Who is Laura Peña and how did she end up working for ICE?
Growing up in Harlingen, Texas, which is close to Mexico, Peña was immersed in the migrant community. Living so close to the U.S-Mexico border gave her a unique perspective on what many Latino migrants endured. She went to school with friends who were undocumented and friends whose parents also worked for the Border Patrol. After graduating high school she left the area and would get a job in the State Department.
She would eventually take her career path in the same footsteps as her father to become a lawyer. After graduating from Georgetown Law, she saw that ICE was looking for trial attorneys but the opportunity wasn’t as easy as it seemed. Peña wasn’t sold on the concept of helping see migrants get deported, especially growing up in a migrant community herself. Family and friends were in disagreement with the thought of her working on behalf of ICE.
But her father, who himself was a struggling attorney, consoled her and reassured her not to pass up an opportunity like this. “Do what you need to do,” he counseled her. “Don’t worry about what others think.”
A fellow mentor, who was also an immigration attorney, also encouraged her to take the position.
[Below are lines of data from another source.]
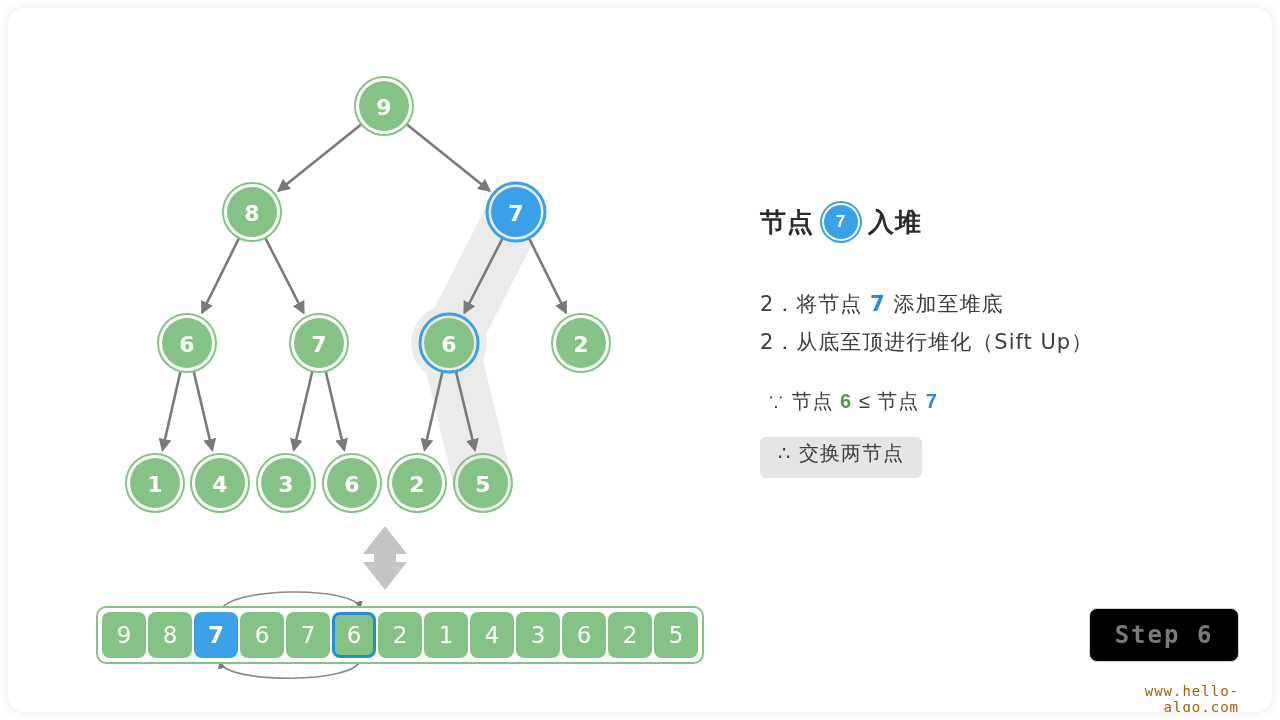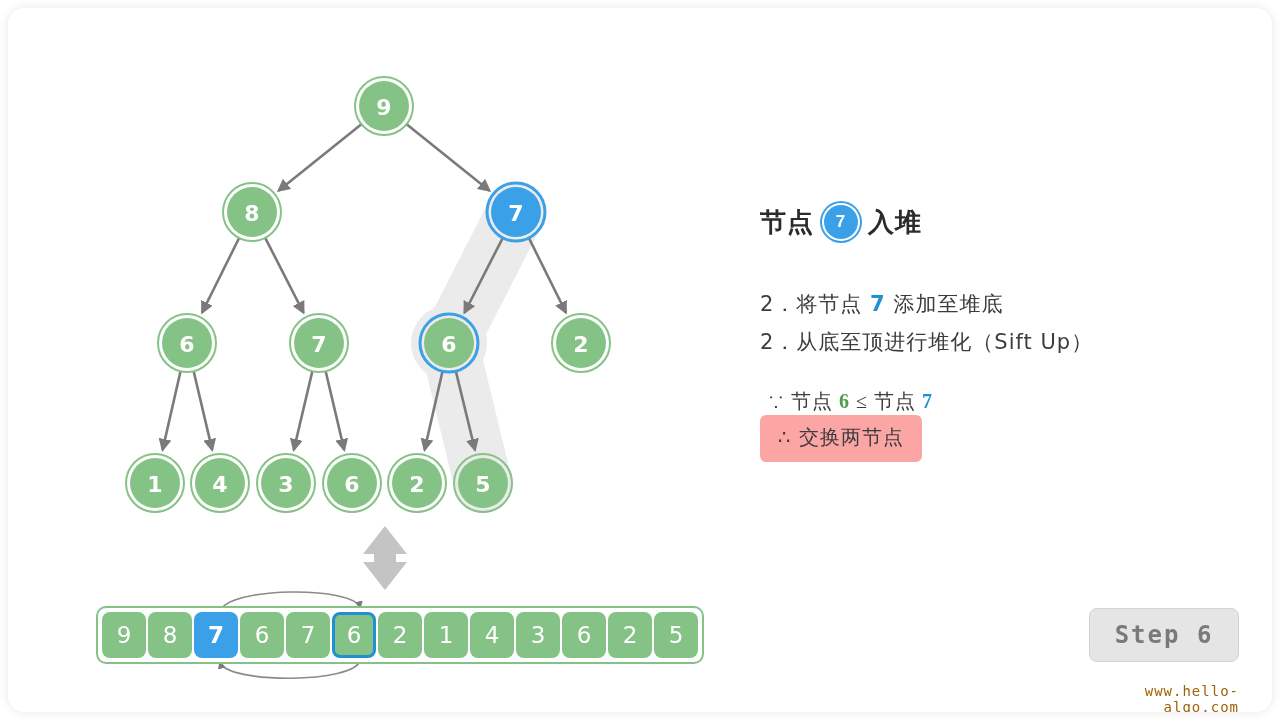--- a/index.html
+++ b/index.html
@@ -79,26 +79,27 @@
     font-family: "DejaVu Sans", sans-serif;
   }
   .step-line.l1 { margin-top: 46px; }
   .reason-line {
     font-size: 20px;
     color: #3c3c3c;
     letter-spacing: 1px;
     white-space: nowrap;
     margin-top: 32px;
     margin-left: 8px;
-    font-family: Liberation Serif, serif;
+    font-family: Liberation Sans, sans-serif;
   }
   .conclusion {
     display: inline-block;
-    padding: 9px 18px 11px 18px;
-    background: #fca5a5;
+    margin-top: 22px;
+    padding: 3px 18px 11px 18px;
+    background: #e5e5e5;
     border-radius: 6px;
     font-size: 20px;
     color: #3c3c3c;
     letter-spacing: 1px;
     white-space: nowrap;
     font-family: "DejaVu Sans", sans-serif;
   }
   .v-blue { color: #1f8fd6; font-weight: bold; }
   .v-green { color: #4a9c4a; font-weight: bold; }
 
@@ -134,21 +135,21 @@
 
   
   #step-badge {
     position: absolute;
     left: 1081px;
     top: 600px;
     width: 150px;
     height: 54px;
     border: 1px solid #d2d2d2;
     border-radius: 8px;
-    background: #e5e5e5;
+    background: #000000;
     display: flex;
     align-items: center;
     justify-content: center;
     color: #7a7a7a;
     font-size: 24px;
     font-weight: bold;
     letter-spacing: 2px;
     font-family: "DejaVu Sans Mono", monospace;
     box-sizing: border-box;
   }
He said this could be an opportunity to take the job and try to make the government agency more humane. “We need people of your mindset working on the government’s side,” she told Peña.
Peña was hired in 2014 as an ICE attorney which would be the start of a turbulent and controversial time working on behalf of the agency. These are some of the stories she told ProPublica about her experiences.
One of the mentioned cases in the investigative piece was that of Carlos, a migrant who applied for political asylum. As soon as he made his request, border and immigration agents accused him of being a member of the notoriously famous MS-13 gang in El Salvador, so this made Carlos not eligible to enter to the United States.
This is where Peña, who followed the case, started to see the ugly true side of ICE. She did not find any semblance of a connection between Carlos and the gang, not even tattoos, that are a key part of the gang’s look or even criminal record in his own country. To the contrary, Carlos even carried an official letter from the Ministry of Justice of El Salvador certifying and clearing him of ever setting foot in a jail cell. Peña demanded proof from immigration agents that he was connected to the gang but did not obtain any. Despite the lack of any evidence of his gang affiliation, Carlos did not obtain his asylum.
Another case she revealed was that of a 6-month-old baby who was scheduled to be deported because he had been separated from his mother. Peña would eventually reunite the child with his mother but the woman was accused of carrying a false document. The immigration judge used that against her and would then order her child’s removal from the country.
This would all lead to Peña taking a step back from the agency. She now works pro bono with clients seeking asylum at the border.
All of this immigration work would overwhelm Peña over time, especially during the Trump administration’s family separation policy went into effect in Spring 2018. “Everything was stacked against the immigrants. Most couldn’t afford to hire an attorney. Few would ever win their cases.”
Peña would go on to acknowledge that the immigration system refuses to provide due process to an immigrant. but also realizes that there’s not much that could be done there. She is now working pro bono as a visiting attorney for the Texas Civil Rights Project, helping migrants with asylum cases. She now hopes she can properly bring justice to the countless of people that have been wrongly deported or separated at the hands of ICE.